Whenever a line in the data below includes the string "Generate", copy it out.

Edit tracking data
# # # # #
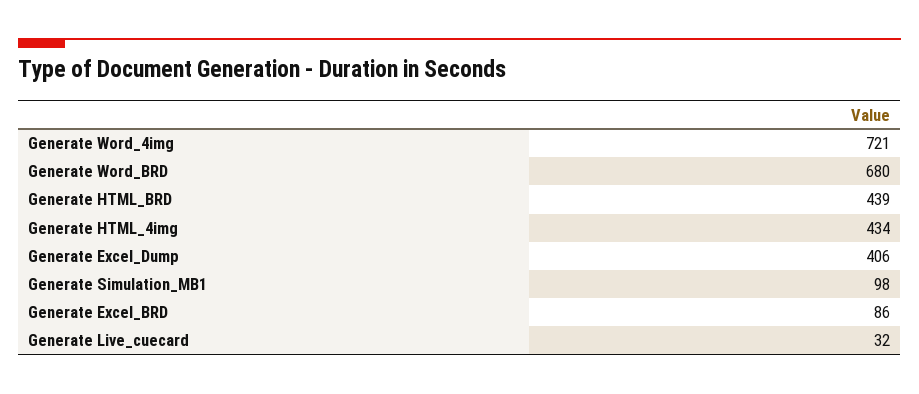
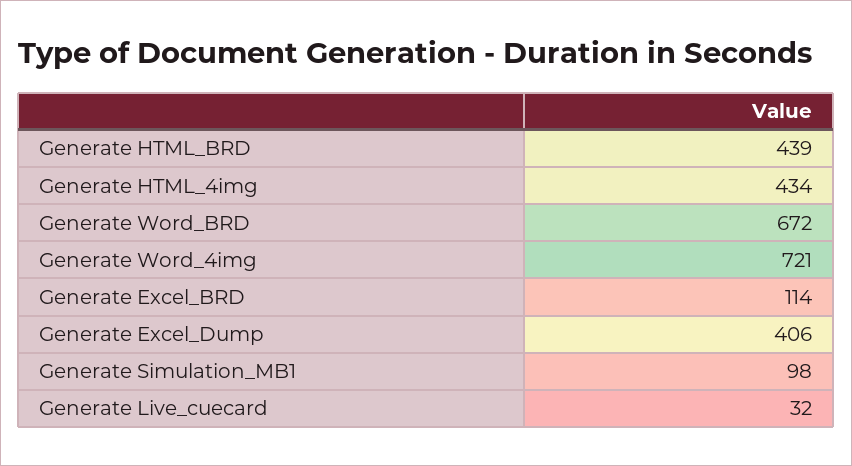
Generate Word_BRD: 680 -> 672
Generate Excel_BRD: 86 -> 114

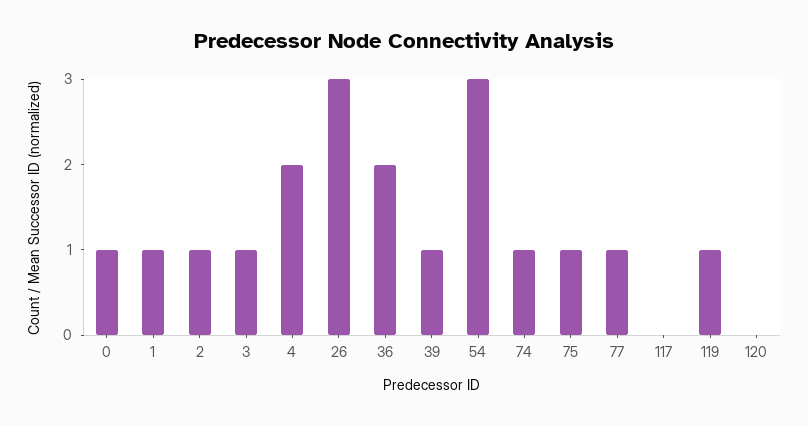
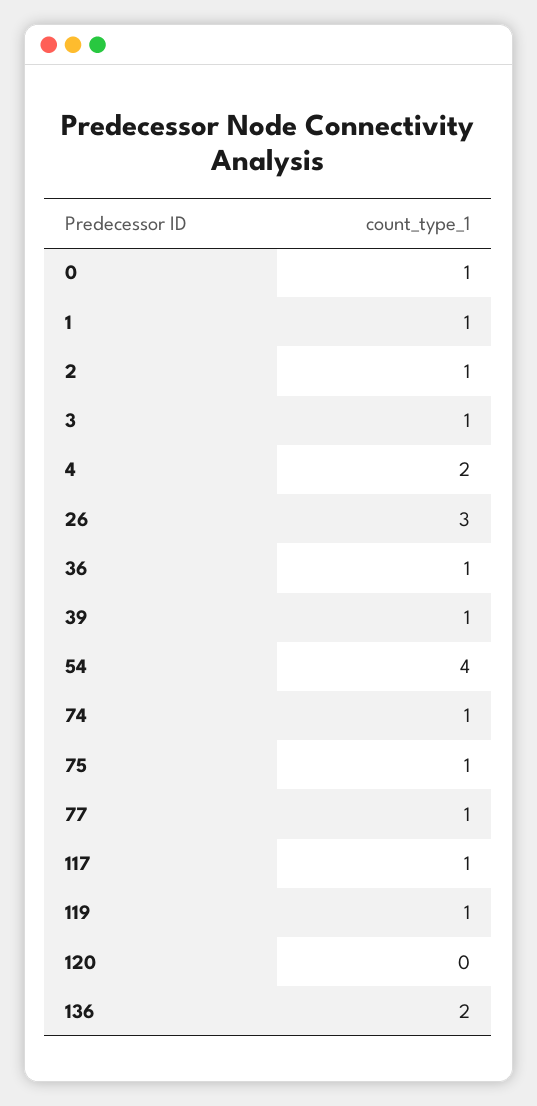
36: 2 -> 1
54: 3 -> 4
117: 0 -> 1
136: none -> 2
# # # # #
** ANSWER **
Generate Word_BRD: 680 -> 672
Generate Excel_BRD: 86 -> 114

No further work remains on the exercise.